According to Anand, a good environment for entrepreneurship to thrive is one that offers access to talent, markets and capital. Southeast Asia is lucky in the sense that it’s seen huge influx of capital, interest and money from mainland China, which is turning its considerable powers into growing the region’s tech potential.

The presence of China will be key to the success of Southeast Asia as the southern markets will have the opportunity to gain access to the billion-strong consumer population of the People’s Republic. Anand pointed to the many similarities between the consumers of both populations across many industries, suggesting that Southeast Asian companies might have an insight into China that other firms do not.

“If you look at the growth of China’s tech ecosystem, it did not happen on its own,” he said. “When a lot of the US tech community began paying more interest in China, and spent more resources in the country, that’s when the market there became what is today.”

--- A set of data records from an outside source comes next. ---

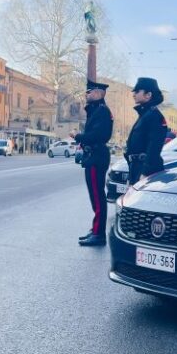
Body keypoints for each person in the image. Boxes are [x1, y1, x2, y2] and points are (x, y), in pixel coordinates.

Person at [71, 79, 114, 247]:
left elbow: (98, 135)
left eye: (89, 92)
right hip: (93, 156)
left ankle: (98, 234)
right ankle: (96, 229)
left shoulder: (102, 111)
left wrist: (78, 136)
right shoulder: (95, 110)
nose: (86, 94)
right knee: (94, 196)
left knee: (97, 196)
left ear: (99, 93)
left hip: (97, 156)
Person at [125, 77, 167, 185]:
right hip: (136, 167)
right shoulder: (145, 114)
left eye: (137, 91)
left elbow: (154, 147)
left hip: (145, 171)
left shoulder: (154, 115)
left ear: (148, 95)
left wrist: (145, 173)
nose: (134, 94)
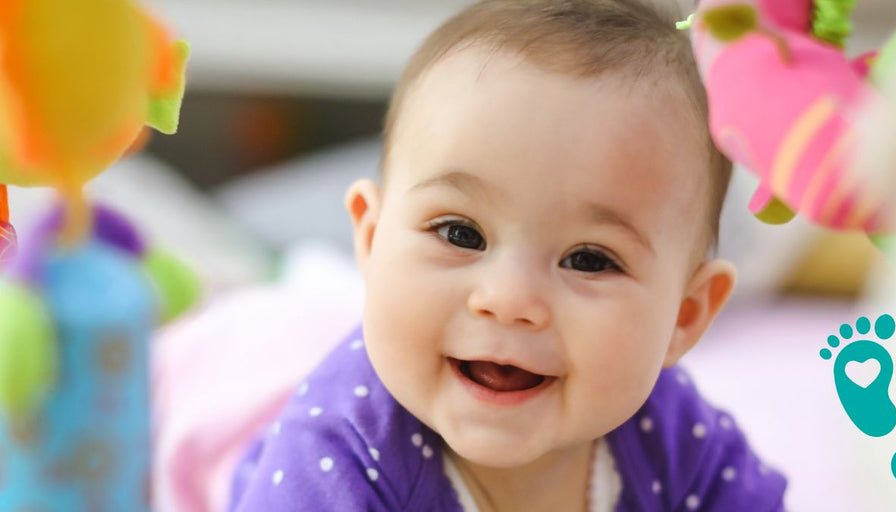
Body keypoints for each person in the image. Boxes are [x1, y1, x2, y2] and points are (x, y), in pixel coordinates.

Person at [230, 1, 786, 510]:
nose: (510, 299)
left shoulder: (670, 436)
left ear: (684, 317)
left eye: (590, 259)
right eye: (460, 233)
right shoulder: (336, 457)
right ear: (373, 240)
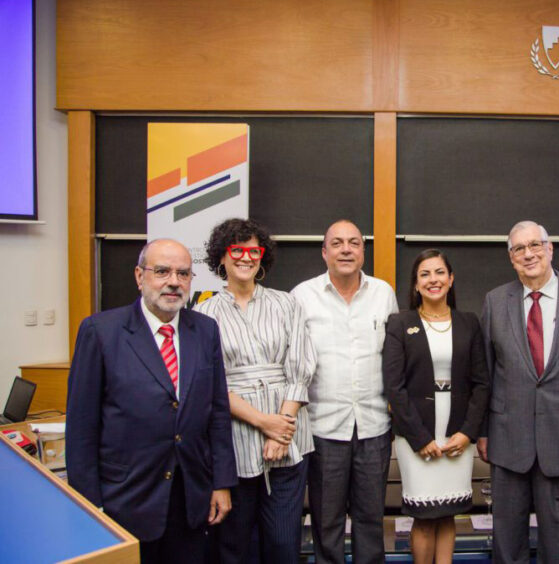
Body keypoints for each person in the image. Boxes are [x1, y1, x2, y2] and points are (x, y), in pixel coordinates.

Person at [66, 239, 237, 564]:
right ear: (139, 276)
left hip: (189, 498)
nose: (174, 281)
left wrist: (221, 482)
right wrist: (89, 506)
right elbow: (81, 427)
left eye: (183, 273)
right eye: (162, 271)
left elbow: (217, 412)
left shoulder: (205, 330)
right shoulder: (101, 332)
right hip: (124, 500)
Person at [479, 220, 559, 564]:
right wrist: (482, 432)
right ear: (511, 258)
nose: (528, 254)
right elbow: (486, 374)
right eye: (519, 249)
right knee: (507, 541)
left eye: (535, 245)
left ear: (550, 249)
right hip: (509, 440)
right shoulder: (495, 301)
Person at [195, 218, 316, 563]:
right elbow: (210, 383)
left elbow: (302, 366)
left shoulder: (286, 304)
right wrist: (264, 423)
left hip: (289, 438)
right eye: (237, 250)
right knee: (236, 546)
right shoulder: (204, 314)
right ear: (221, 257)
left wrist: (280, 430)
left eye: (253, 250)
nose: (246, 257)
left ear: (262, 257)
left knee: (282, 543)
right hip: (234, 440)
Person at [291, 219, 398, 564]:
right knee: (326, 525)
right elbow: (292, 361)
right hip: (323, 428)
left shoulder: (383, 293)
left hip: (374, 426)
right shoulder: (301, 297)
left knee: (370, 523)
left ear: (363, 252)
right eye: (337, 243)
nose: (346, 249)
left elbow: (396, 357)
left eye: (353, 242)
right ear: (324, 253)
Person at [382, 249, 490, 564]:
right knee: (425, 515)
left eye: (440, 272)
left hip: (458, 434)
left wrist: (467, 433)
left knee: (448, 515)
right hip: (416, 435)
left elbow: (481, 383)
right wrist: (420, 438)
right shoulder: (400, 323)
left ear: (451, 278)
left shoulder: (469, 322)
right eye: (425, 274)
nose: (433, 280)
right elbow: (394, 386)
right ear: (416, 285)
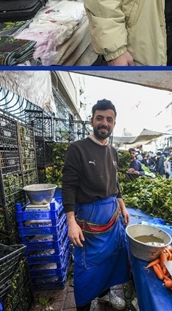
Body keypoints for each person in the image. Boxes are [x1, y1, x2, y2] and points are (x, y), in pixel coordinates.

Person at [61, 100, 129, 311]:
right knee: (87, 268)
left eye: (109, 119)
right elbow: (68, 186)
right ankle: (83, 306)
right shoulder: (77, 149)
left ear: (114, 123)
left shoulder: (113, 152)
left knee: (111, 260)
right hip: (88, 219)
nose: (104, 123)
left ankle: (105, 295)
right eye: (100, 118)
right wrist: (71, 222)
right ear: (92, 120)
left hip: (111, 215)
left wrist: (122, 205)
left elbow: (115, 184)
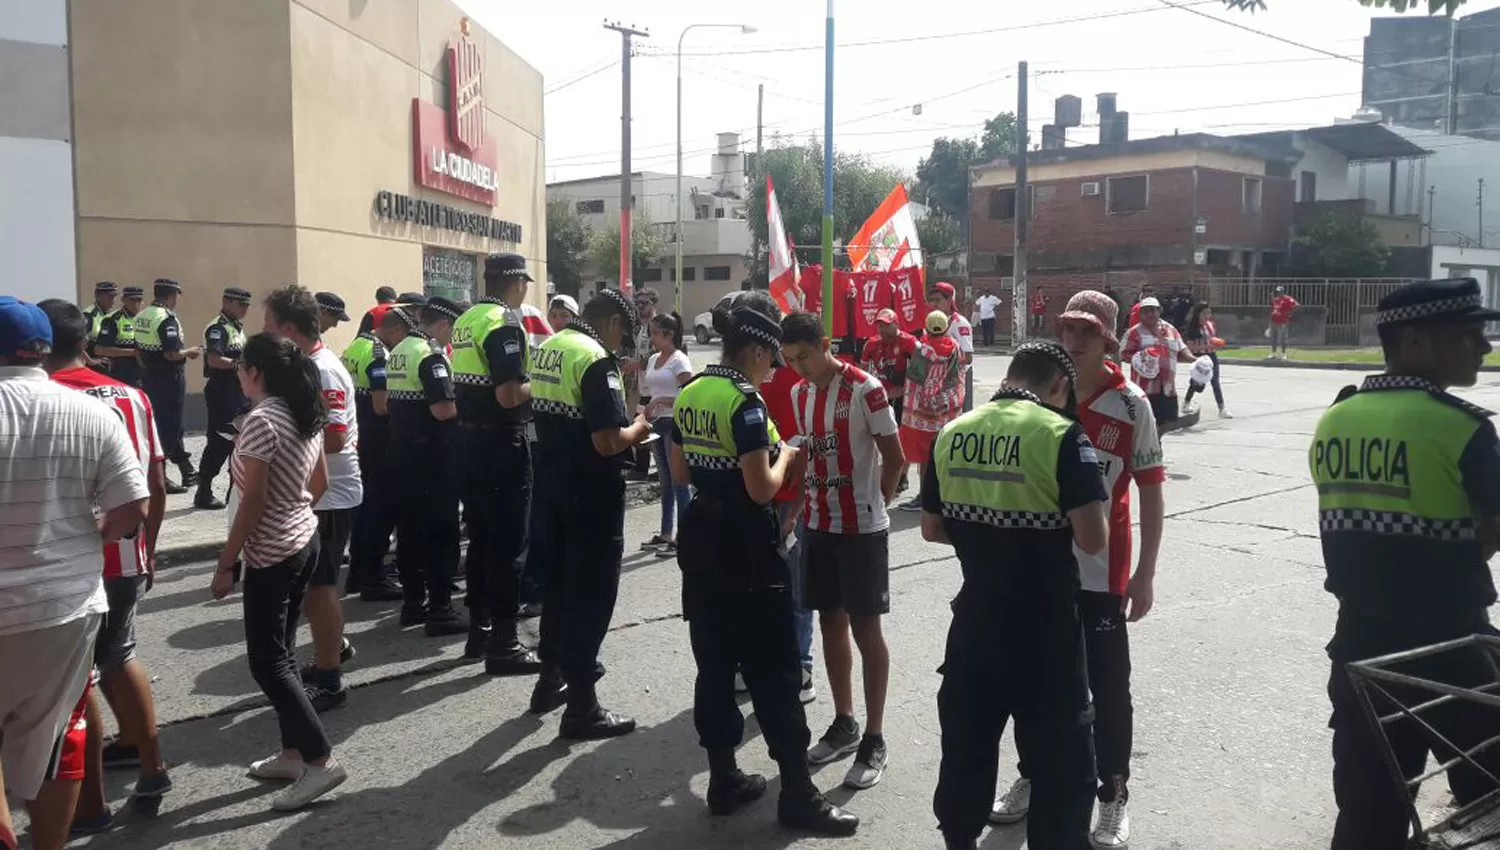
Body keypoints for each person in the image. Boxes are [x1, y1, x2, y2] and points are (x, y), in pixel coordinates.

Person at [1310, 278, 1500, 850]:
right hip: (1453, 648)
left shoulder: (1336, 418)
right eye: (1470, 337)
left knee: (1368, 813)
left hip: (1360, 642)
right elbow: (1492, 531)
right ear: (1417, 341)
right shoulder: (1463, 426)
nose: (1485, 349)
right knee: (1490, 796)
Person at [670, 301, 860, 836]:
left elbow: (681, 472)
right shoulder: (745, 404)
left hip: (702, 538)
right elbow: (761, 488)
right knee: (774, 670)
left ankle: (723, 778)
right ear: (754, 351)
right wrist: (788, 457)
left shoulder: (692, 392)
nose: (774, 369)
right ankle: (798, 793)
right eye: (771, 359)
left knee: (714, 664)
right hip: (746, 547)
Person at [990, 291, 1168, 849]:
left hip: (1102, 574)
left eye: (1086, 331)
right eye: (1067, 329)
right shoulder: (1044, 398)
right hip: (1038, 570)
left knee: (1108, 688)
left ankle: (1112, 793)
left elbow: (1151, 492)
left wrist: (1145, 573)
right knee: (1034, 679)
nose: (1073, 340)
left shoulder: (1132, 404)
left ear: (1109, 338)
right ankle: (1032, 773)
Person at [922, 341, 1110, 850]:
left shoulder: (951, 432)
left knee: (966, 748)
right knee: (1061, 761)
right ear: (1059, 386)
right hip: (1045, 628)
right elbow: (1094, 538)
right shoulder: (1062, 435)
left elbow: (931, 529)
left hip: (976, 622)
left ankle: (959, 838)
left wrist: (986, 526)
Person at [0, 297, 149, 850]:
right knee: (59, 735)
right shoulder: (91, 412)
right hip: (65, 605)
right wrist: (84, 540)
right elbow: (133, 509)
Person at [40, 300, 173, 822]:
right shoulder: (133, 396)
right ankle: (151, 763)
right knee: (119, 654)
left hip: (75, 559)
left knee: (80, 681)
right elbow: (156, 483)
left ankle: (89, 802)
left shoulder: (47, 399)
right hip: (129, 549)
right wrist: (149, 546)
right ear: (86, 343)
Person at [212, 332, 345, 810]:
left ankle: (319, 760)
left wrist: (228, 562)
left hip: (273, 553)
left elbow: (253, 500)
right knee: (282, 654)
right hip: (304, 539)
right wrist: (295, 515)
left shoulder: (262, 421)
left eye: (241, 369)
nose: (238, 377)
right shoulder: (300, 410)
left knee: (266, 662)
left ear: (256, 373)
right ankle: (293, 753)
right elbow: (321, 482)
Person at [782, 312, 905, 790]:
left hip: (861, 530)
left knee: (866, 628)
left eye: (805, 356)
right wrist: (796, 511)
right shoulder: (799, 393)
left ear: (825, 344)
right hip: (818, 526)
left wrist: (878, 501)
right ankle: (845, 720)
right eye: (790, 360)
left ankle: (875, 736)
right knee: (829, 621)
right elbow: (808, 455)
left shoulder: (865, 389)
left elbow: (894, 456)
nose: (799, 367)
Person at [528, 289, 653, 739]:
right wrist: (639, 428)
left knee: (559, 586)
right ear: (614, 324)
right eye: (623, 335)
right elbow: (608, 440)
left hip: (552, 487)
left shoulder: (550, 349)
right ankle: (582, 705)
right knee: (591, 594)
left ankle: (550, 679)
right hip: (591, 493)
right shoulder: (597, 360)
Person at [260, 287, 362, 712]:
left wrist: (282, 443)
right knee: (311, 589)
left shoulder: (322, 370)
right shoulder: (303, 365)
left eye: (267, 326)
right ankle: (331, 652)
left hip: (331, 494)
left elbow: (335, 437)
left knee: (320, 590)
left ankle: (330, 678)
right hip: (316, 491)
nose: (262, 334)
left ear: (287, 329)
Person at [450, 253, 546, 674]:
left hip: (468, 440)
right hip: (502, 442)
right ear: (515, 283)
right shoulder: (503, 323)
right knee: (509, 541)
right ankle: (505, 643)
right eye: (524, 281)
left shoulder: (467, 319)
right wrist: (538, 381)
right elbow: (509, 394)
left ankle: (479, 632)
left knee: (482, 539)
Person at [383, 298, 466, 635]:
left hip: (402, 453)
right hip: (432, 458)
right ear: (444, 324)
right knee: (442, 532)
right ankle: (441, 609)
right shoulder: (430, 355)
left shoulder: (400, 350)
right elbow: (443, 409)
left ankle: (413, 604)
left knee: (409, 532)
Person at [758, 319, 818, 706]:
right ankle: (761, 665)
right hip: (756, 497)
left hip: (791, 500)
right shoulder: (744, 384)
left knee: (797, 591)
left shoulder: (800, 386)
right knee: (761, 589)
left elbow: (808, 448)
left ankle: (802, 667)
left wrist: (796, 507)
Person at [342, 304, 403, 602]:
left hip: (361, 435)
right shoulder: (379, 354)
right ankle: (373, 578)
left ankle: (357, 573)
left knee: (364, 509)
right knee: (380, 511)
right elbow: (382, 405)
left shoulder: (355, 346)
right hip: (379, 439)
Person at [134, 278, 203, 491]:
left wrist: (146, 369)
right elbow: (172, 354)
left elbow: (137, 350)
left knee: (159, 424)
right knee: (169, 427)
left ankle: (184, 470)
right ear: (172, 296)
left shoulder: (142, 316)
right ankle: (160, 477)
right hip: (169, 380)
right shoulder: (166, 319)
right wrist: (190, 352)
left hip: (150, 378)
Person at [896, 311, 966, 512]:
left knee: (925, 457)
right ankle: (943, 494)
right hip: (946, 410)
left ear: (926, 328)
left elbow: (916, 378)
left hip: (922, 414)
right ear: (945, 329)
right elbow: (956, 375)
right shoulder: (955, 348)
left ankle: (925, 497)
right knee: (941, 452)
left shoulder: (922, 351)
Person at [640, 311, 694, 556]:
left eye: (654, 333)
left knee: (679, 481)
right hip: (657, 424)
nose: (651, 338)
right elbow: (651, 391)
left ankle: (683, 536)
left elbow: (690, 392)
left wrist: (662, 400)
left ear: (668, 334)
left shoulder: (679, 360)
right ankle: (665, 532)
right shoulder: (653, 360)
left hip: (674, 423)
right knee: (665, 481)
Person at [195, 286, 252, 509]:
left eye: (247, 305)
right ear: (227, 302)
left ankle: (233, 490)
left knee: (240, 441)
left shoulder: (235, 327)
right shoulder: (217, 328)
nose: (245, 309)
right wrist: (239, 364)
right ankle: (204, 490)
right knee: (220, 440)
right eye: (241, 305)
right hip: (222, 389)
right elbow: (214, 359)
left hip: (238, 390)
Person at [1120, 296, 1199, 431]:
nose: (1150, 313)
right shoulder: (1134, 332)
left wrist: (1194, 360)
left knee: (1165, 427)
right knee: (1145, 428)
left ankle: (1158, 449)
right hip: (1144, 390)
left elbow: (1182, 349)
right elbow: (1123, 354)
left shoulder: (1171, 330)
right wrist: (1140, 358)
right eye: (1146, 311)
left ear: (1159, 311)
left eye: (1153, 310)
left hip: (1168, 389)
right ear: (1140, 314)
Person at [620, 288, 660, 482]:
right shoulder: (636, 327)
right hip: (639, 384)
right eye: (637, 303)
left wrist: (636, 363)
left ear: (654, 304)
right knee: (640, 422)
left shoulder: (659, 325)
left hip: (657, 385)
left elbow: (659, 353)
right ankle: (642, 466)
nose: (640, 307)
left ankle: (653, 468)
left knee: (653, 425)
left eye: (644, 303)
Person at [927, 282, 974, 411]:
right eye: (931, 301)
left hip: (954, 384)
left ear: (949, 300)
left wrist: (944, 359)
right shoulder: (930, 321)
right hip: (935, 385)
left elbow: (968, 357)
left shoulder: (959, 324)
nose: (934, 304)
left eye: (938, 300)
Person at [1181, 301, 1230, 419]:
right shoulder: (1193, 328)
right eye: (1204, 313)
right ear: (1198, 314)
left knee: (1215, 382)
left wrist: (1216, 342)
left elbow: (1211, 338)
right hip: (1199, 357)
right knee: (1196, 383)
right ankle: (1186, 403)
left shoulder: (1210, 324)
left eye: (1209, 313)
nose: (1207, 316)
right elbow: (1190, 347)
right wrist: (1206, 347)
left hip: (1211, 356)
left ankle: (1222, 408)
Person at [94, 286, 144, 389]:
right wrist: (132, 352)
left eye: (139, 300)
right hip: (120, 375)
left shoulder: (145, 319)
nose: (136, 304)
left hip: (143, 376)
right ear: (123, 300)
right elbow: (100, 350)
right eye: (132, 300)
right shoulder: (113, 320)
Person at [82, 281, 117, 367]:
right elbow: (77, 343)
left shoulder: (109, 314)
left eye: (114, 297)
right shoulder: (89, 315)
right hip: (92, 366)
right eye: (109, 297)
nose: (113, 301)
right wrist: (90, 361)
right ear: (98, 296)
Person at [1268, 285, 1299, 360]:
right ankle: (1273, 353)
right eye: (1277, 292)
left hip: (1282, 321)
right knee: (1273, 337)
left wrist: (1289, 313)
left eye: (1280, 291)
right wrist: (1271, 297)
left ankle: (1283, 354)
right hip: (1273, 320)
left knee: (1282, 338)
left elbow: (1297, 305)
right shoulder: (1276, 299)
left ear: (1283, 291)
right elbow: (1274, 305)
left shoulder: (1288, 299)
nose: (1279, 293)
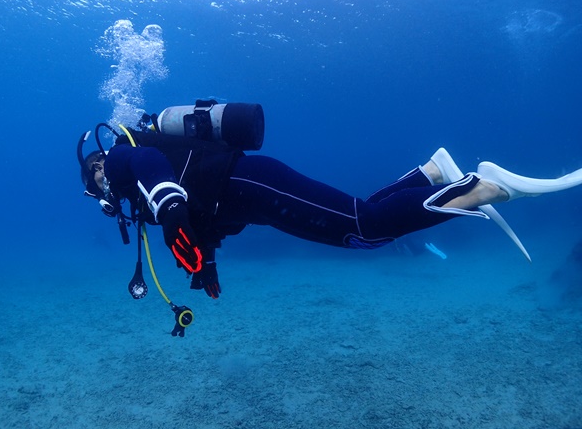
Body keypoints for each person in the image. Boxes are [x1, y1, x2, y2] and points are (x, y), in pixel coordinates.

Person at [78, 102, 582, 300]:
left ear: (98, 164)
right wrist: (205, 263)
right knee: (363, 223)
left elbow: (150, 165)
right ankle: (432, 172)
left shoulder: (122, 159)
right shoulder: (136, 192)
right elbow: (200, 213)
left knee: (366, 231)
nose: (102, 190)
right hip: (254, 193)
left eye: (95, 181)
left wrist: (169, 212)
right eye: (96, 187)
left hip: (254, 184)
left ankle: (483, 187)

The gleaming stars in the region are Jakarta and Singapore, according to Anand, as both cities have supplied some of the biggest volumes of entrepreneurs to date.

“Jakarta has picked up in the last two years or so and Singapore remains very strong in terms of quality and diversity of ideas,” he said.

“The good thing about SEA unlike many other markets is that we have [these] two hubs building out, which are creating good quality companies, developing good talent ecosystems and it should keep the region exciting for a long time.”